▶ **Materials provided**
----------------
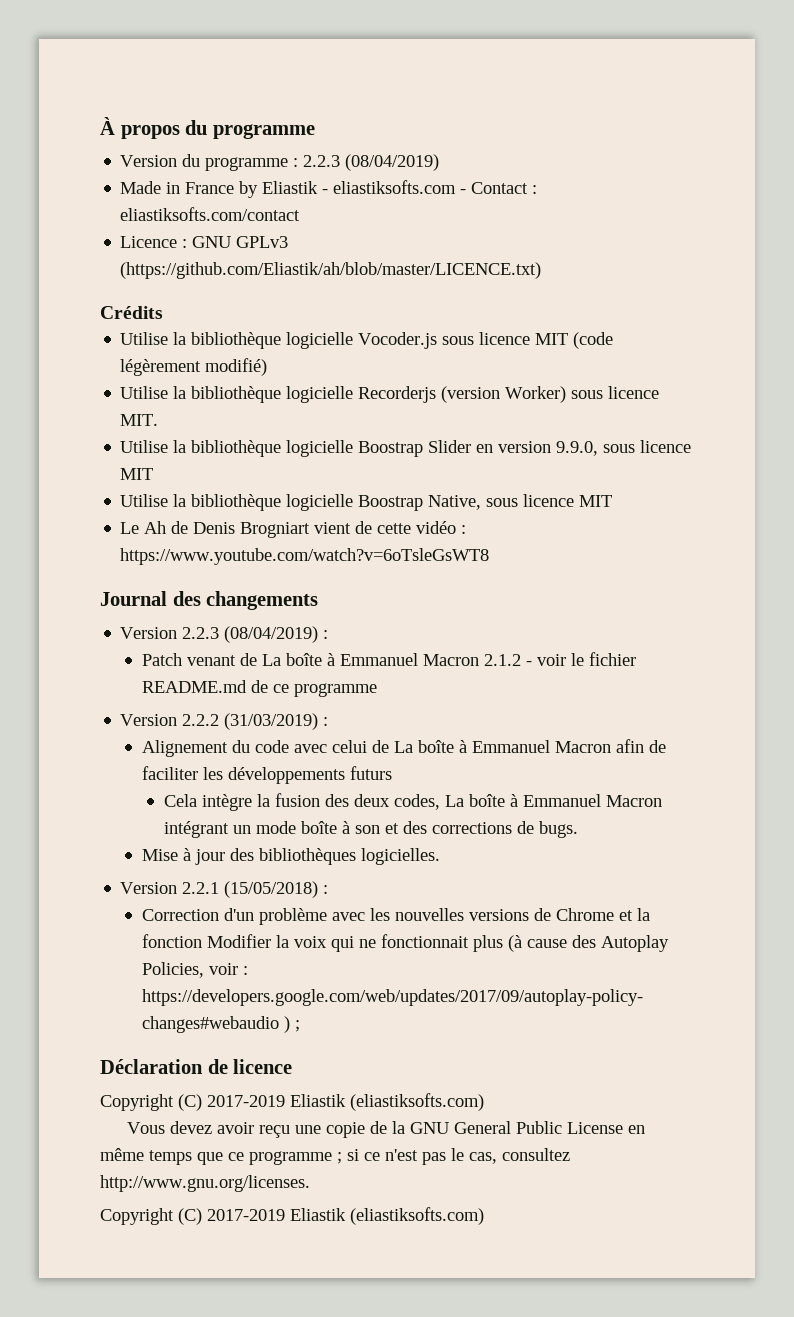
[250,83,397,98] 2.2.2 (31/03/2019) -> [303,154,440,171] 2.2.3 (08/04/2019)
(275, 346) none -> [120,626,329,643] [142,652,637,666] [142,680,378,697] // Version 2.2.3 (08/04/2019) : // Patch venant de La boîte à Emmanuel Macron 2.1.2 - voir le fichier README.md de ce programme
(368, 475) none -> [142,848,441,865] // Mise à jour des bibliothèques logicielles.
----------------
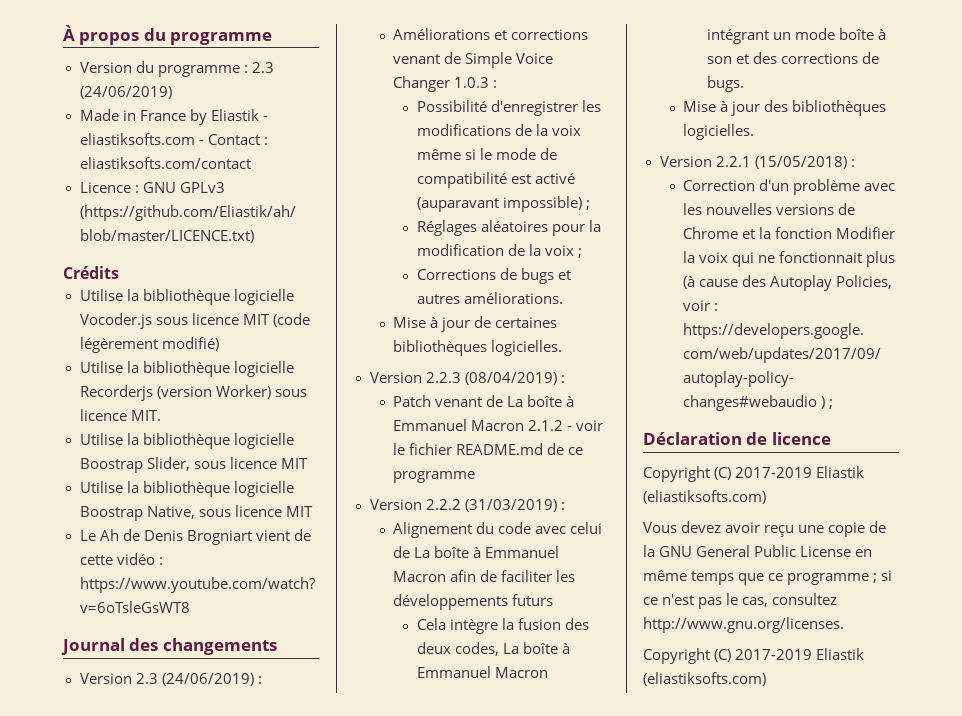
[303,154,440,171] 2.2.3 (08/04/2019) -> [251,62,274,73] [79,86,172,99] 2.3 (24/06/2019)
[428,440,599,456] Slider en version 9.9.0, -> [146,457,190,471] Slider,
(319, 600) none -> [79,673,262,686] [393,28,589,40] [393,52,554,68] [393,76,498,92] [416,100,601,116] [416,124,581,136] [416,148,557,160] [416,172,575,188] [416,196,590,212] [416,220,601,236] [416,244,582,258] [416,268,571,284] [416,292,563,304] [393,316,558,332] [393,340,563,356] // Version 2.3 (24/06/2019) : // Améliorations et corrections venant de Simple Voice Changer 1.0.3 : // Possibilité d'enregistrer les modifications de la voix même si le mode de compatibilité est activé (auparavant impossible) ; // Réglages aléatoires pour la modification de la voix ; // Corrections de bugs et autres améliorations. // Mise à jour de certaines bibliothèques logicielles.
----------------
▶ **Problem**
Exact duplication is required for the lines above, from the line that contains "[250,83,397,98] 2.2.2 (31/03/2019)" to the line that contains "(368, 475) none", inclusive; omit all others.

▶ **Answer space**
[250,83,397,98] 2.2.2 (31/03/2019) -> [303,154,440,171] 2.2.3 (08/04/2019)
(275, 346) none -> [120,626,329,643] [142,652,637,666] [142,680,378,697] // Version 2.2.3 (08/04/2019) : // Patch venant de La boîte à Emmanuel Macron 2.1.2 - voir le fichier README.md de ce programme
(368, 475) none -> [142,848,441,865] // Mise à jour des bibliothèques logicielles.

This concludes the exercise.